3. Ridiculous Complaints
This activity helps customer service representatives to handle complaints from customers that may or may not be a bit ridiculous. To play the game, make a list of nonsensical complaints that reps have encountered in the past- or may encounter in the future. Examples include:
“My meal was too hot, it needed to be served after it cooled down.”
“I bought this jacket from a friend to discover the zipper doesn’t work. I want to return it to your store since it’s your brand.”
“The item I ordered came sooner than I expected.”
Then, discuss each scenario as a group or during one-on-one training sessions through role-playing activities to show how each representative would address each hypothetical situation.
4. Greet and Meet
Studies reveal that we form first impressions very quickly and that they matter greatly. Greetings might seem simple and not worthy of specific training, but consider how often you’ve been on the wrong side of a greeting as a customer. Either the greeting was delivered poorly, unenthusiastically, or not at all. Don’t take greetings and first impressions for granted. Work with your team to deliver a consistent and positive greeting to every customer.
5. Simulate Conditions
While training can never replicate the real world, the more you can mimic reality, the more effective role-playing will be. When role-playing face-to-face situations, if possible, try to practice at the register, the counter, or somewhere where the action takes place. When role-playing phone interactions, try to use the actual phone or at least have your reps stand back to back, eliminating the insights from facial expressions and body language that are absent on the phone conversation.
6. Please explain!
This game is used to illustrate the power and importance of explaining what you are doing and why you are doing it.
This is specifically useful in the cases where the customer is unfamiliar with the process that the service rep is following. It can be incredibly frustrating to sit through a series of seemingly pointless questions or long wait times. This training activity will help your new reps to step into the shoes of their future customers.
To play this game, select two volunteers from within the new reps group. Have the first volunteer come up to the front of the room, and instruct them to answer each of your questions quickly but accurately.
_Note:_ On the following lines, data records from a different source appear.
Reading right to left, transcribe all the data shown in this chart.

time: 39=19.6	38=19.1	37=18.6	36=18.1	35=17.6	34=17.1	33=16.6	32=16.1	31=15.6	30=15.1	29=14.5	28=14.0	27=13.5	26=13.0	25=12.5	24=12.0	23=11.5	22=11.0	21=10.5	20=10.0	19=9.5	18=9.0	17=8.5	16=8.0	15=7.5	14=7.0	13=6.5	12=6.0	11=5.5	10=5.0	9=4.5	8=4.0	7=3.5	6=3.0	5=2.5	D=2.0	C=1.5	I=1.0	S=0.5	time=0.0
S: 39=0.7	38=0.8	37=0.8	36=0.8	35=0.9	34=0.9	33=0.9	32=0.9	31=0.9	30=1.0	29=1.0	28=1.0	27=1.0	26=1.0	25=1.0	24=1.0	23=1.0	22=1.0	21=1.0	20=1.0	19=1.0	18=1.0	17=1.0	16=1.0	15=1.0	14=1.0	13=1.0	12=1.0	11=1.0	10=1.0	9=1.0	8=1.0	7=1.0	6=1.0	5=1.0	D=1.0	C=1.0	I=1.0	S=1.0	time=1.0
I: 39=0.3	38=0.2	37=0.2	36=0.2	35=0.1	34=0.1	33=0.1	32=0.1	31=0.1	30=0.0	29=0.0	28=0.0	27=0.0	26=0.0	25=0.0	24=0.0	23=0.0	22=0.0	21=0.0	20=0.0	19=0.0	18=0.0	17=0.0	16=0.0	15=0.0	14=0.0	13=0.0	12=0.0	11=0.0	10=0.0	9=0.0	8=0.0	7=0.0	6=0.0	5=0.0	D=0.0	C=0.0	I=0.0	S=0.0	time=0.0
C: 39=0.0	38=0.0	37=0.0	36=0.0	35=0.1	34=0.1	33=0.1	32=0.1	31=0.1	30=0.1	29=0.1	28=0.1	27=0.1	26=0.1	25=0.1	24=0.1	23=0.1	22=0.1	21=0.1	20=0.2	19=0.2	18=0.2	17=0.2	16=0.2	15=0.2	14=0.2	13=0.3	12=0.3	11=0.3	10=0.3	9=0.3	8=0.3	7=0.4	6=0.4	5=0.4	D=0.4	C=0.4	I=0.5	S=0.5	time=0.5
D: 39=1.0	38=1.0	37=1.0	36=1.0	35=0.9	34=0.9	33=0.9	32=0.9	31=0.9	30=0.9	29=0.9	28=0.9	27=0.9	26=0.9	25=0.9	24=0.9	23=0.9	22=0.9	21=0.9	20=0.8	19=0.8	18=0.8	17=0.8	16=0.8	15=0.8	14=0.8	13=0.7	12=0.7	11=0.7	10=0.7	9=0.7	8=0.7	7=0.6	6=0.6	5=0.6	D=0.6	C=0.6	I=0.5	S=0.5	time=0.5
Ask a series of questions, without giving any context about them. Below are a few sample questions, although you can tailor yours to suit your career field:
What is your favorite climate?
Do you have any allergies?
Are you color blind?
Then, thank the first volunteer and have her sit down. Call up the second volunteer and ask the same set of questions. But, this time explain why you are asking such questions:
If you use the above series of questions, for instance, then you can explain:
We are pairing each new representative with the most fitting branch of our company. Some of these branches are located far north in the mountains, while others are bordering on the equator. For this purpose, can you tell me what is your favorite climate is?
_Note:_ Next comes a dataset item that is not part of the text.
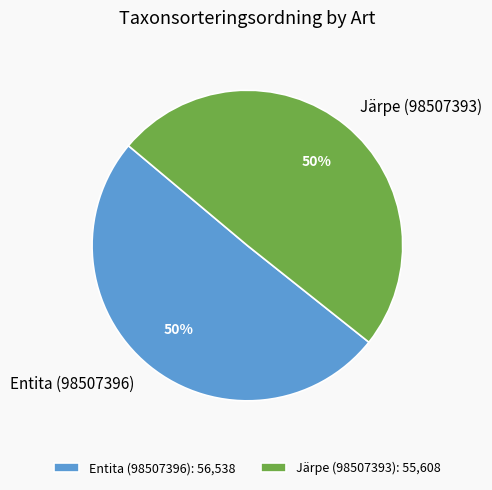

To the nearest percent, what is the average slice percentage?

50%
Some of our branches are pet-friendly, and dogs and cats regularly roam through the offices. Do you have any allergies/concerns that we should take into account?
One of our branches’ primary customers is a paint company. They often call with questions about how to test the consistency of the paint color. That job is best tackled by someone who can see and identify colors perfectly. So, do you mind telling us if you are color blind?
Once the second volunteer is done, have her sit down. Now, ask the group to consider how frustrating it could be to have a series of questions asked of you when you don’t understand the purpose of the questions.
Also, note that giving context to your conversation can even make a customer give a different response. For instance, a lot of people don’t include animal allergies when they list their allergies, so removing context can even lead you to incorrect answers at times.